:: Selected text
Firstly, your calling code should be awaiting the call to the card link service.

However, I believe the crux of the problem is that DbContexts are not thread-safe so you should avoid accessing a context after a non-context related awaited async operation. (PostAsJsonAsync) Depending on the synchronization context, awaited code can resume on a different thread.

For instance where [#] denotes a thread ID you will have:

      [1]  using (var DbContext = new postcardContext())
      [1]  {
      [1]      _cardLinkService.LinkCardAsync(DbContext);

-- > (into method)

       ...
      [1]          var cardsData = DbContext.MasterpassBulkLoad.Take(15).ToList();
      [1]          foreach (var cardDetails in cardsData)
      [1]          {
      [1]              Console.WriteLine(cardDetails.Msisdn);
      [1]              Console.WriteLine(cardDetails.Status == null);
      [1]              HttpResponseMessage res = await cons.PostAsJsonAsync("api/Cardmanagement/CardLoad", cardDetails);
      [2]              cardDetails.Status = (int)res.StatusCode;
      [2]              Console.WriteLine("before save");
      [2]              DbContext.SaveChanges();

.. in the first iteration, the next iteration would continue on thread #2, then after the await, resume on another thread. Maybe #1, maybe #3.

To observe thread switching, you can add:

Console.WriteLine(cardDetails.Status == null);
Console.WriteLine(string.Format("Thread #{0} (before)", Thread.CurrentThread.ManagedThreadId));
HttpResponseMessage res = await cons.PostAsJsonAsync("api/Cardmanagement/CardLoad", cardDetails);
Console.WriteLine(string.Format("Thread #{0} (after)", Thread.CurrentThread.ManagedThreadId));
cardDetails.Status = (int)res.StatusCode;

First up, remove the async calls/signature and try a simple synchronous solution to verify the data is persisting as expected. From there you can perform an async operation but I would wrap the data load, web service call, and data update/save operation into a single awaitable method with a single SaveChangesAsync call with the DbContext scoped to the method call.
::::
▶ Assigned task 1
Answer these from the DbContext explanation above, one line each:
(a) What should the calling code be awaiting?
(b) Which awaited async operation does the text name as the non-context related one?
(c) What does the text say to try first to verify the data is persisting as expected?
▶ Assigned task 2
Retype the DbContext explanation above from "-- > (into method)" up to and including "cardDetails in cardsData)".
:: Dataset
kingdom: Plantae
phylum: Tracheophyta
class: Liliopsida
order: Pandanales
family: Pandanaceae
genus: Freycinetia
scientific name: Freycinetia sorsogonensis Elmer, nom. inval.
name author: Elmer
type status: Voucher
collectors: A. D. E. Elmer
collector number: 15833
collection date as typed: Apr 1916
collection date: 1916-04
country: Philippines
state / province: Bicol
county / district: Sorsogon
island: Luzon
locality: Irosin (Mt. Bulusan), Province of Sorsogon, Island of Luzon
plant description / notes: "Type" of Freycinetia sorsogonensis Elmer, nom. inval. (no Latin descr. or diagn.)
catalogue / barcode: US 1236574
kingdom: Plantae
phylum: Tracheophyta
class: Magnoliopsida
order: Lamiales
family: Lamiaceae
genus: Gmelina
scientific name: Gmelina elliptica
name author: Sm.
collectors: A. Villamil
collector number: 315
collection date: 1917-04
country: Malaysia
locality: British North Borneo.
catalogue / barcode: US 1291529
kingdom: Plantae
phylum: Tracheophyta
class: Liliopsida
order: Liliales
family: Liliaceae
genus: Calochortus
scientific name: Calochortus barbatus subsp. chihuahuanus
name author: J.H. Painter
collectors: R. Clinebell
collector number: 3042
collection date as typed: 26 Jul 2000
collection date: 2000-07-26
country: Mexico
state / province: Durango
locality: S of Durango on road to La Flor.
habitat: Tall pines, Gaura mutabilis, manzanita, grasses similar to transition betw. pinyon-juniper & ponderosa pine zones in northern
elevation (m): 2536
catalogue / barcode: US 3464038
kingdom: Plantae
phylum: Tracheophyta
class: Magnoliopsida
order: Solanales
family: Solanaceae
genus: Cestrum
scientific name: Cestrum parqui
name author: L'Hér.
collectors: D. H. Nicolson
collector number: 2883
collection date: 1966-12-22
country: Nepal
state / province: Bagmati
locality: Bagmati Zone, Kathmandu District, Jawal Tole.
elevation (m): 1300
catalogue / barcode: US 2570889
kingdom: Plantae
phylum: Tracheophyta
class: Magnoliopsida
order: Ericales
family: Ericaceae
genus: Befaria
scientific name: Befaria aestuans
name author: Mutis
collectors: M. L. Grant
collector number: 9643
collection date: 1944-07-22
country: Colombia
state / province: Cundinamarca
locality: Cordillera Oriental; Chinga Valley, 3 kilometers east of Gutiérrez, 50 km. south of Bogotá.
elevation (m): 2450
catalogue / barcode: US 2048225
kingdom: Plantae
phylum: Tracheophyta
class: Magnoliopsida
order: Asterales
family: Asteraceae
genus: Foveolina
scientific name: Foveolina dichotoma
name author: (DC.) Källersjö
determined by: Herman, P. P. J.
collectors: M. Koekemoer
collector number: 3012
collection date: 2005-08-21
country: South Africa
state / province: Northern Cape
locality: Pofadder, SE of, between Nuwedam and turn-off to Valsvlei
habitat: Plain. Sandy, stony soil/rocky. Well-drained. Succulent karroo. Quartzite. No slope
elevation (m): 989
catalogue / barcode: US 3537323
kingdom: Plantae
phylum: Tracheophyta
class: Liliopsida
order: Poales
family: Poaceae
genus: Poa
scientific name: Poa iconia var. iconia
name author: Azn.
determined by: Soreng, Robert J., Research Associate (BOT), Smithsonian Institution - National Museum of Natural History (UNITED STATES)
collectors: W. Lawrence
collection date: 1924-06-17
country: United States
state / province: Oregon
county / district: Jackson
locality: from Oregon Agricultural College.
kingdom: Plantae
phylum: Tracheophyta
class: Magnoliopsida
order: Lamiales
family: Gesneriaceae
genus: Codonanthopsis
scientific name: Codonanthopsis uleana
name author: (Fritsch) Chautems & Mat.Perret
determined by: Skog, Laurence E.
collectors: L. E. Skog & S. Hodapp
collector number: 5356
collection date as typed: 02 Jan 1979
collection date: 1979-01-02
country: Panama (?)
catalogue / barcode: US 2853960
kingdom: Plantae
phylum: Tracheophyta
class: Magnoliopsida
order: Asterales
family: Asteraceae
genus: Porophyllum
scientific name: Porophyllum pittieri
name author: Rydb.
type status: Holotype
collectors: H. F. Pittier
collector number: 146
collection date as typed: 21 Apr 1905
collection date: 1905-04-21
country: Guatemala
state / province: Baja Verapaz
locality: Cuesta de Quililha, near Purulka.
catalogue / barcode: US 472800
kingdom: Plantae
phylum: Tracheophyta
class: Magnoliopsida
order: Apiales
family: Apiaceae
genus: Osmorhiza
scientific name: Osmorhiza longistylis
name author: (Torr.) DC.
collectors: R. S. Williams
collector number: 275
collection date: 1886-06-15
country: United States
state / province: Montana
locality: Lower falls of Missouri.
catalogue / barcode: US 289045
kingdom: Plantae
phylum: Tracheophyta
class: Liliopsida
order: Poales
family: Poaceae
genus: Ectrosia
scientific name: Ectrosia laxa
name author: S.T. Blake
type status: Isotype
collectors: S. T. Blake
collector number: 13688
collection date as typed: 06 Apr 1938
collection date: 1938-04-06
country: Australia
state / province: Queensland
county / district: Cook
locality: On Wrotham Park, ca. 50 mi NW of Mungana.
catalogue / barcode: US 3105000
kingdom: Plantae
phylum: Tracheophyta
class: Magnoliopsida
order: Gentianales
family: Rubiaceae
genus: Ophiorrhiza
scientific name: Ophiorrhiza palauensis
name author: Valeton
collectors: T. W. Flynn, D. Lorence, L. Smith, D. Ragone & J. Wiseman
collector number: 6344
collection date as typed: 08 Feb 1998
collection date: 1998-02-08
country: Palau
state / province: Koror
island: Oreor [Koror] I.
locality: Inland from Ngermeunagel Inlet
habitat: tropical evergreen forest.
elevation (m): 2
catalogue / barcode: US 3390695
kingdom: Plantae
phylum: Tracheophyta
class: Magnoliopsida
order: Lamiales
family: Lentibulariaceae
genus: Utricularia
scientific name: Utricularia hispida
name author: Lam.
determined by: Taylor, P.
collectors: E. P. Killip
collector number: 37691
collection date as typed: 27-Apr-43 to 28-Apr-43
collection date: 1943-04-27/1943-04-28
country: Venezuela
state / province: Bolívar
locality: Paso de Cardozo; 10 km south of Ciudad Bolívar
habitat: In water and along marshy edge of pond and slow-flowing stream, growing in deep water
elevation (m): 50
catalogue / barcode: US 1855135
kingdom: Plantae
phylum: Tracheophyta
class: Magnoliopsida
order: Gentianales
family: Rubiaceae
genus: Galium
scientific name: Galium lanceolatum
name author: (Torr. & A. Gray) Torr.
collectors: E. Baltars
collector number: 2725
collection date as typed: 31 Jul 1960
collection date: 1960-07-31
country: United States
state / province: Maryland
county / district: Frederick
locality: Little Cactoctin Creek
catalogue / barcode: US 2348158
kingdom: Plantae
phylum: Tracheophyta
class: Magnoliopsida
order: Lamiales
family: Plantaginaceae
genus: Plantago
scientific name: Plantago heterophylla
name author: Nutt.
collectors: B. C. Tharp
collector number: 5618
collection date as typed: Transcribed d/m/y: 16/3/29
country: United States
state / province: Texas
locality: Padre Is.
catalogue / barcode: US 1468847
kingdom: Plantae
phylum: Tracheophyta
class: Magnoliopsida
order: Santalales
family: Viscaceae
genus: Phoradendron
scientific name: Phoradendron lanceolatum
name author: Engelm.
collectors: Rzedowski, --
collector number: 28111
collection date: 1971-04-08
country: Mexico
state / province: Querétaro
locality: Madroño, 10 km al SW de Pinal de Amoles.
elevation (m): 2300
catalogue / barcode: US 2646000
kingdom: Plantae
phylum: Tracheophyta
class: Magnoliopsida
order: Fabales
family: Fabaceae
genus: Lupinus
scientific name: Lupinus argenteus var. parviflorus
::::
▶ Reply 1
(a) The call to the card link service.
(b) PostAsJsonAsync.
(c) Remove the async calls/signature and try a simple synchronous solution.

▶ Reply 2
-- > (into method)

       ...
      [1]          var cardsData = DbContext.MasterpassBulkLoad.Take(15).ToList();
      [1]          foreach (var cardDetails in cardsData)